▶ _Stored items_
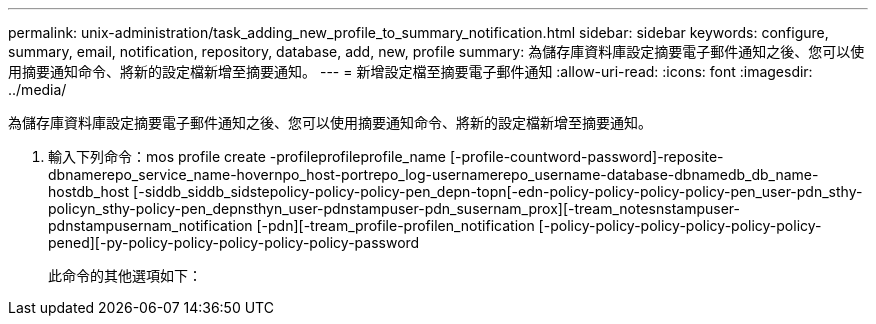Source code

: ---
permalink: unix-administration/task_adding_new_profile_to_summary_notification.html 
sidebar: sidebar 
keywords: configure, summary, email, notification, repository, database, add, new, profile 
summary: 為儲存庫資料庫設定摘要電子郵件通知之後、您可以使用摘要通知命令、將新的設定檔新增至摘要通知。 
---
= 新增設定檔至摘要電子郵件通知
:allow-uri-read: 
:icons: font
:imagesdir: ../media/


[role="lead"]
為儲存庫資料庫設定摘要電子郵件通知之後、您可以使用摘要通知命令、將新的設定檔新增至摘要通知。

. 輸入下列命令：mos profile create -profileprofileprofile_name [-profile-countword-password]-reposite-dbnamerepo_service_name-hovernpo_host-portrepo_log-usernamerepo_username-database-dbnamedb_db_name-hostdb_host [-siddb_siddb_sidstepolicy-policy-policy-pen_depn-topn[-edn-policy-policy-policy-policy-pen_user-pdn_sthy-policyn_sthy-policy-pen_depnsthyn_user-pdnstampuser-pdn_susernam_prox][-tream_notesnstampuser-pdnstampusernam_notification [-pdn][-tream_profile-profilen_notification [-policy-policy-policy-policy-policy-policy-pened][-py-policy-policy-policy-policy-policy-password
+
此命令的其他選項如下：

+
[力]


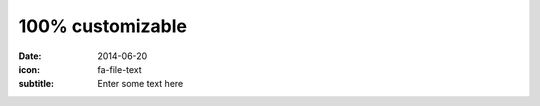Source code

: 100% customizable
=================

:date: 2014-06-20
:icon: fa-file-text
:subtitle: Enter some text here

▶ _ACTIVITY_
Find and copy every line in the entries above where the string "text" occurs.

▶ _RESPONSE AREA_
:icon: fa-file-text
:subtitle: Enter some text here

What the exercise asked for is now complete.